SHORT TASK
Which rows below contain the string "graphical"? Filter them out and copy each one in full. Matching is case-sensitive.

Spatial annotation entries:
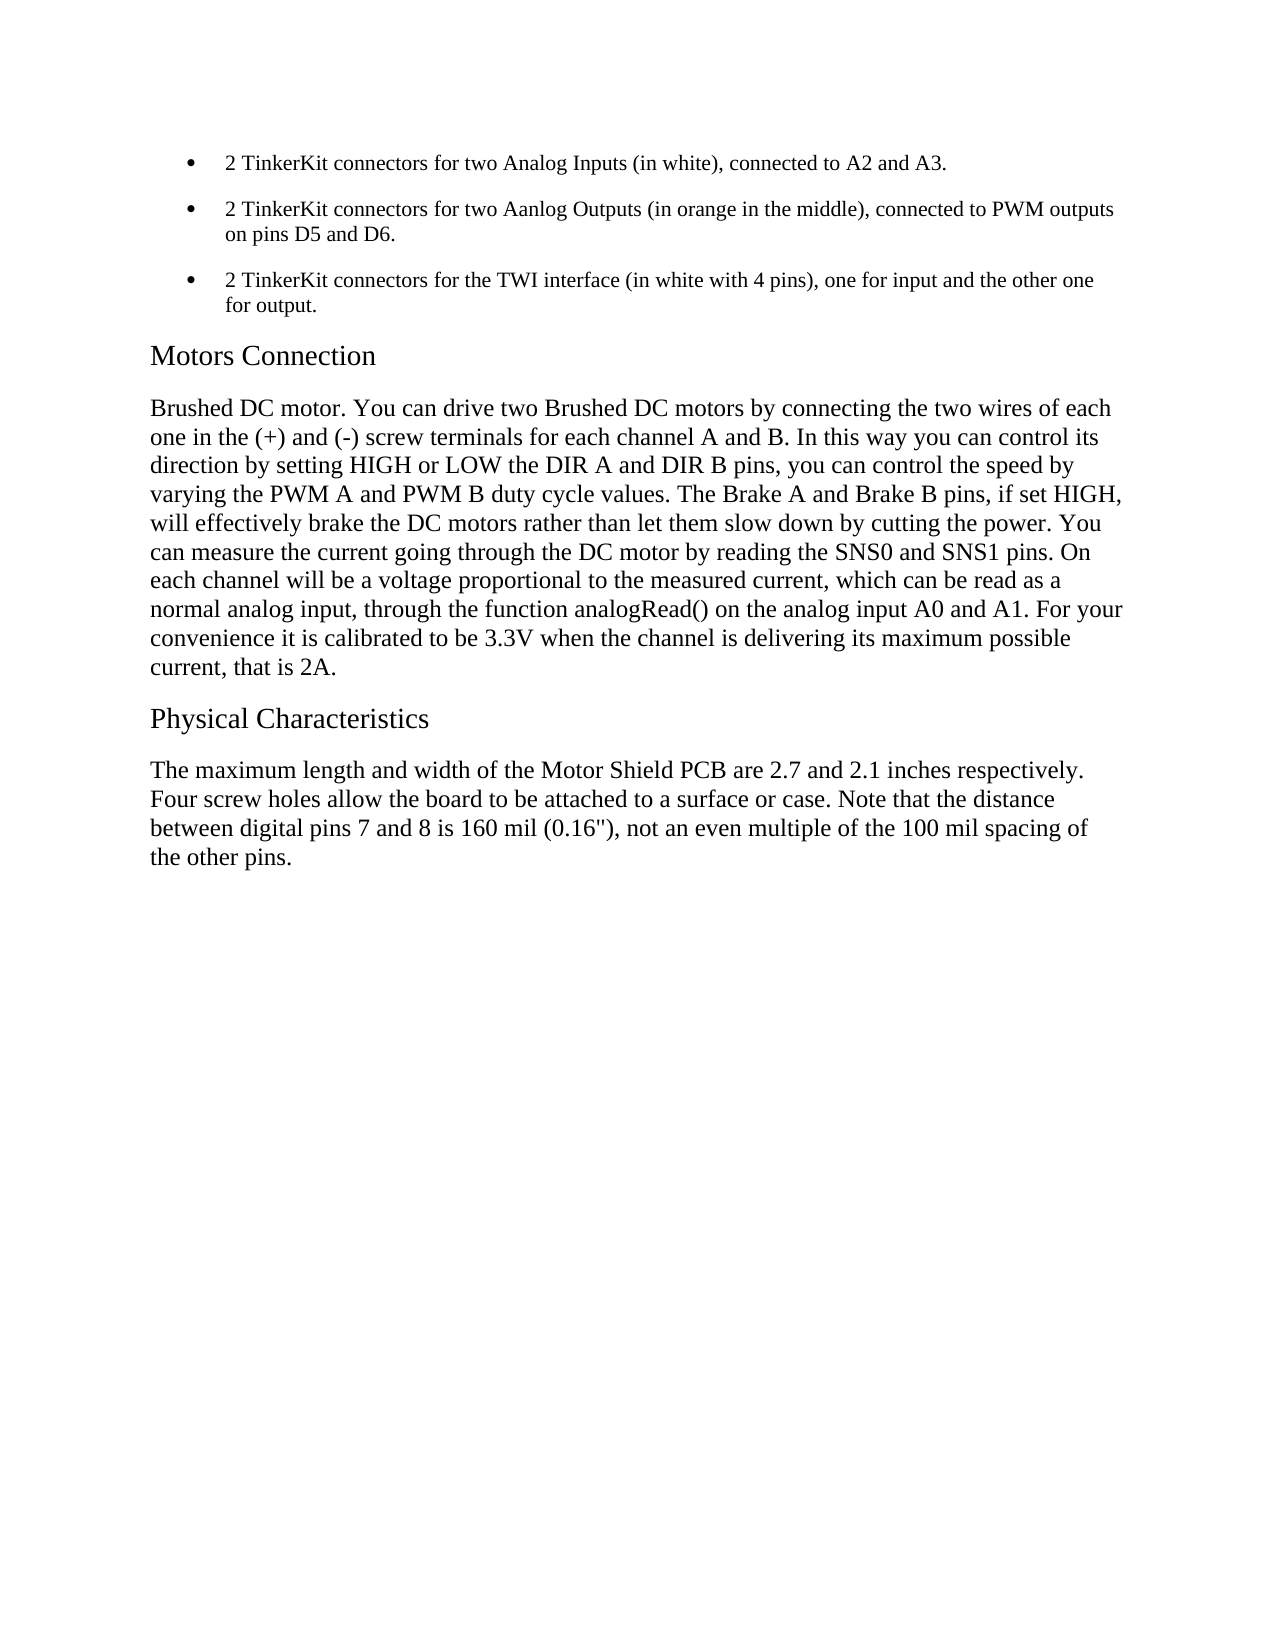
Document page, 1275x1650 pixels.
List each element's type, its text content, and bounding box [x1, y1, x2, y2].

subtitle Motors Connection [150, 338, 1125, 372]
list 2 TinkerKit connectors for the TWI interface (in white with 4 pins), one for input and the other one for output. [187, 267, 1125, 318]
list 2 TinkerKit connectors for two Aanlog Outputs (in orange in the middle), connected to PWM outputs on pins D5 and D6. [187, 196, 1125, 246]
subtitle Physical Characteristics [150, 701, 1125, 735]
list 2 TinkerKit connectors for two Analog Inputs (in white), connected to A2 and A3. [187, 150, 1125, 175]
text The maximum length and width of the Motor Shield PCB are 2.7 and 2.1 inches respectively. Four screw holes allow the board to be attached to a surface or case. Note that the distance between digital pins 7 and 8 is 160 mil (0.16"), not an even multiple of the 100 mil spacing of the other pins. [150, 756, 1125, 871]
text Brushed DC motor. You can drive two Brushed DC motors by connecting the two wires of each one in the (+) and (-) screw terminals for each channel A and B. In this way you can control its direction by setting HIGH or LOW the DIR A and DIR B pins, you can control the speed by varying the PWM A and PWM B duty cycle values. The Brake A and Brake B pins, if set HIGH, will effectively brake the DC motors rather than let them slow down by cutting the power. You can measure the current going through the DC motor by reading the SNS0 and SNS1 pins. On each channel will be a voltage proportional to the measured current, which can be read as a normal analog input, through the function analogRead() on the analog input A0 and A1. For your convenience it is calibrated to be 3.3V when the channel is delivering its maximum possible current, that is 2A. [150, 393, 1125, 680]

...

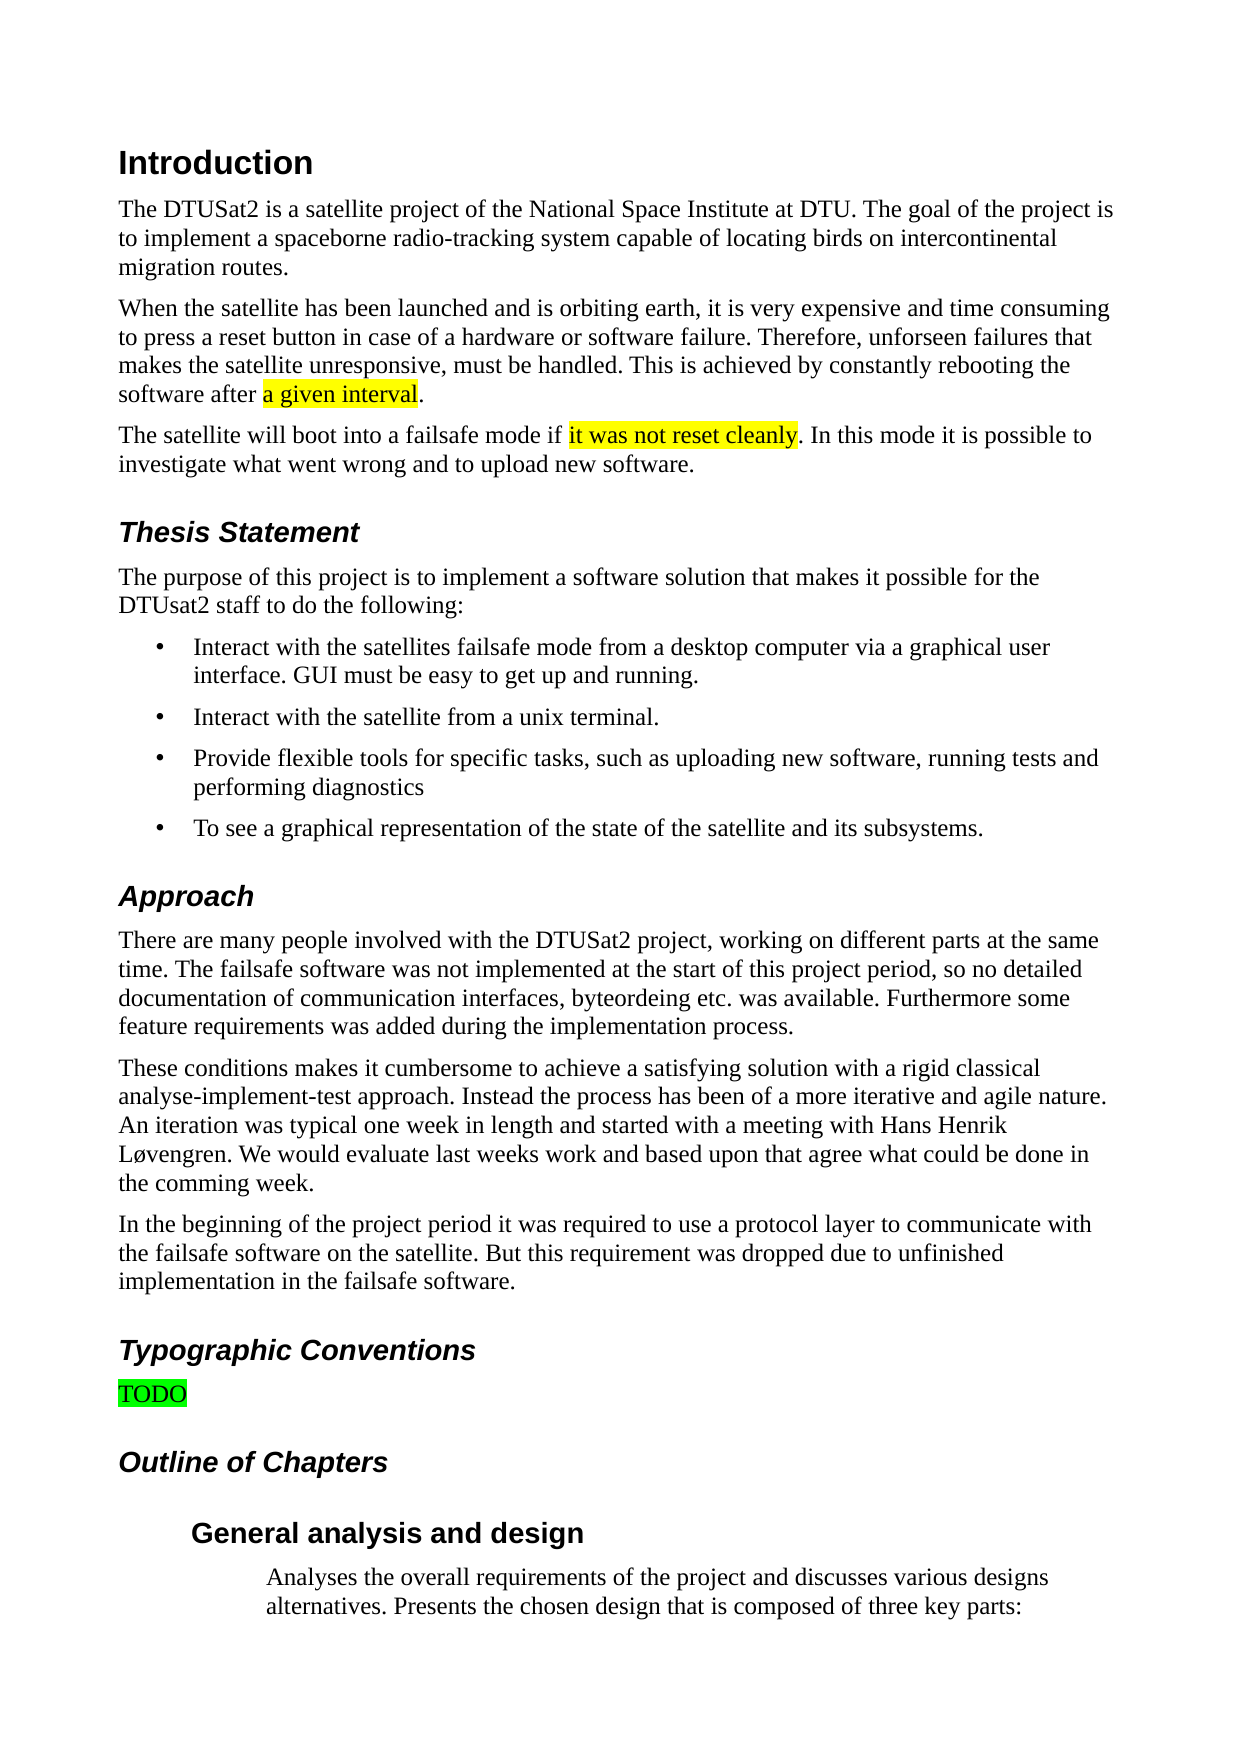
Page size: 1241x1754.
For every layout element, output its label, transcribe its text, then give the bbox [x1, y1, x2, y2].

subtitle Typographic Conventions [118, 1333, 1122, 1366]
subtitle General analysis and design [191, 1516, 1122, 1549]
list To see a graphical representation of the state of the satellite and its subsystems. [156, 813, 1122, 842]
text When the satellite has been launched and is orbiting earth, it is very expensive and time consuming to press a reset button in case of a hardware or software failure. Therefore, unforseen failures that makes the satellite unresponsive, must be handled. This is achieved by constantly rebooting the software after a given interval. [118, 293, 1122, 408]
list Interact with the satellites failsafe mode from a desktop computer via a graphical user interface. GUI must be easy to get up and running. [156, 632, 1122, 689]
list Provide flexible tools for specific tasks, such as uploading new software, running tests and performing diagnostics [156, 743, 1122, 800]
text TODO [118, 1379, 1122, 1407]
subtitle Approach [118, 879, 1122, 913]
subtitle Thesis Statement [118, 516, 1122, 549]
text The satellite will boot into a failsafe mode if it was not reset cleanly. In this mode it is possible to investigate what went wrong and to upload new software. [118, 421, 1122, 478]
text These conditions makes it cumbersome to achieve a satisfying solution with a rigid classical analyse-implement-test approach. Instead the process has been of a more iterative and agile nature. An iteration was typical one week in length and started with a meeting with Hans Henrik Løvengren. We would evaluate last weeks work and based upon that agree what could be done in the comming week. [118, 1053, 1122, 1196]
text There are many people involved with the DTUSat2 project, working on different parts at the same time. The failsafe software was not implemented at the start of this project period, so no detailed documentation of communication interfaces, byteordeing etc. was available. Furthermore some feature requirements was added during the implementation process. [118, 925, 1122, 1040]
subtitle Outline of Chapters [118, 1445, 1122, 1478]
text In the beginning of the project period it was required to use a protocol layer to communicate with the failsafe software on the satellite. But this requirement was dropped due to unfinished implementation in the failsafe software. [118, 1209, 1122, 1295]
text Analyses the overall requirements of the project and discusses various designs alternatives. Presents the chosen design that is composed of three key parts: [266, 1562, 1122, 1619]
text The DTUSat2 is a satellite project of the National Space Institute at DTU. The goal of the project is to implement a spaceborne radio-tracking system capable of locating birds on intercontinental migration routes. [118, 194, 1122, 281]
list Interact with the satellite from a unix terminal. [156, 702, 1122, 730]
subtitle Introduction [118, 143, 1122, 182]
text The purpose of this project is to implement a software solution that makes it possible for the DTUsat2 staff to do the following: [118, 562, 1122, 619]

SOLUTION TO THIS TASK
list To see a graphical representation of the state of the satellite and its subsystems. [156, 813, 1122, 842]
list Interact with the satellites failsafe mode from a desktop computer via a graphical user interface. GUI must be easy to get up and running. [156, 632, 1122, 689]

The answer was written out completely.